伝蔵荘日誌

【伝蔵荘日誌】2019年9月4日: 令和元年・心と身体と伝蔵荘日誌 GP生

 令和元年は自分にとって新しい出発の年となった。平成31年3月、膀胱ガンの治療が全て終了し、令和元年5月、更に8月、術後検診で共に異常なしと診断されたからだ。膀胱ガンは再発し易いガンとして知られているだけに、喜びもひとしおである。振り返れば、平成26年に前立腺ガンに対する放射線治療を行い、平成30年夏に腎盂ガンの左腎臓摘出手術、更に11月の膀胱ガン内視鏡手術を行った。過去5年間、泌尿器系のガンに3回も見舞われた。医師の適切な診断と治療により救われたと言って良い。

 伝蔵荘日誌は、学生時代に共に山で過ごした仲間のブログとして、2004年に伝蔵荘主であるTG君が始めた。時の経過とともに山行記録の投稿は減少し、山行以外をテーマにした日誌形式の文章を掲載して現在に至っている。ブログは不特定多数の読者を意識した内容に進化してきた。自分が初めて投稿したのは10年前である。TG君から、文章を書くのはボケ防止に繋がると勧められ、恐る恐る投稿した。山仲間以外の読者が居ると聞けば躊躇するのは当然である。

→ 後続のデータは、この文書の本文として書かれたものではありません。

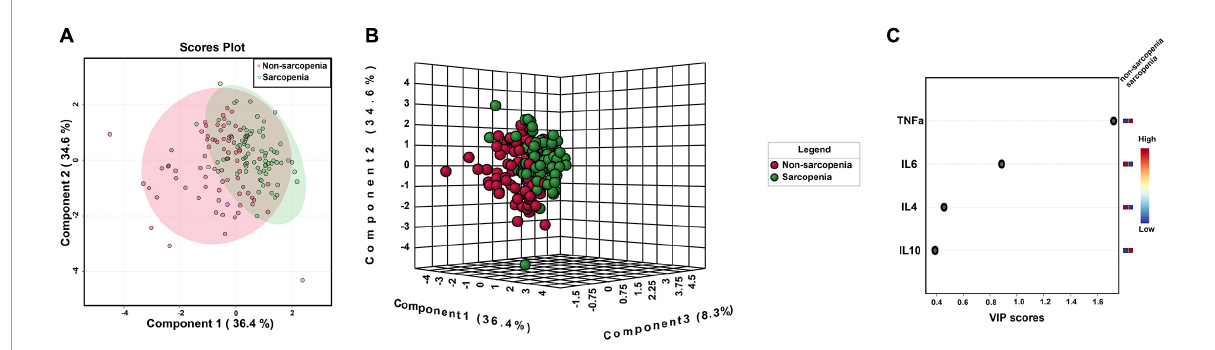
FIGURE3 PLS-DA model of serum inflammatory cytokines for sarcopenia. (A) 2D clustering of sarcopenia vs. non-sarcopenia groups ( n = 76 and n = 76, respectively) on PLS-DA; (B) 3D clustering of sarcopenia vs. non-sarcopenia groups ( n = 76 and n = 76, respectively) on PLS-DA; (C) VIP scores of inflammatory cytokines between sarcopenia vs. non-sarcopenia groups.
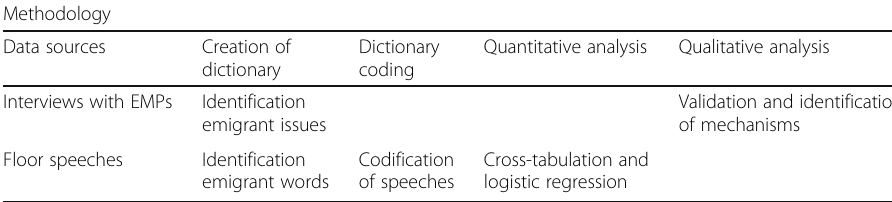
Table 4 Methodological steps and data sources. Source: Author ’ s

 自分は今まで、それぞれの発ガンの経緯と治療、その後の経過状況の投稿を続けて来た。読者にすれば同病でも無い限り、誰もガンの闘病記など読む気にならないだろう。それを承知で投稿を続けたのは、自分の心を整理する必要に迫られたからだ。人がガン発症を知った時、誰しもが大きなショックを受ける事になる。詳しい病状は分からず、不安が先に立つ。心配のあまり、夜眠れない事もあるだろう。自分がガンであることを受け入れることが出来ない事もあろう。発ガンのショックは人それぞれである。治療に対する心のあり方も、千差万別だ。人の身体と心は一心同体である。「病は気から」と言われているが、逆に病は平常心を失わせる。病にどの様に対処するかは、心の問題であるのだ。

 6年前、前立腺ガンの発症は青天の霹靂であった。まさか自分がガンになるとは予想すらしなかったからだ。「今まであれほど栄養と身体を考えて来たのに、何故ガンなの」とは家人の言である。自分も同じ気持ちであった。とは言え、病にどの様に立ち向かうかを考える必要に迫られた。不安だけでは前に進めない。病の実相を知るため、主治医には日頃の疑問を問うことが多くなった。ガン情報は正誤を問わずネットに溢れている。前立腺ガンに対する書物も発行されている。これらを合わせ、自分の病を客観的に知る努力を行った。知識は頭の中にだけ溜めておくと、思考が空回りすることが多い。その時々での情報整理と病状の見極めが不可欠であった。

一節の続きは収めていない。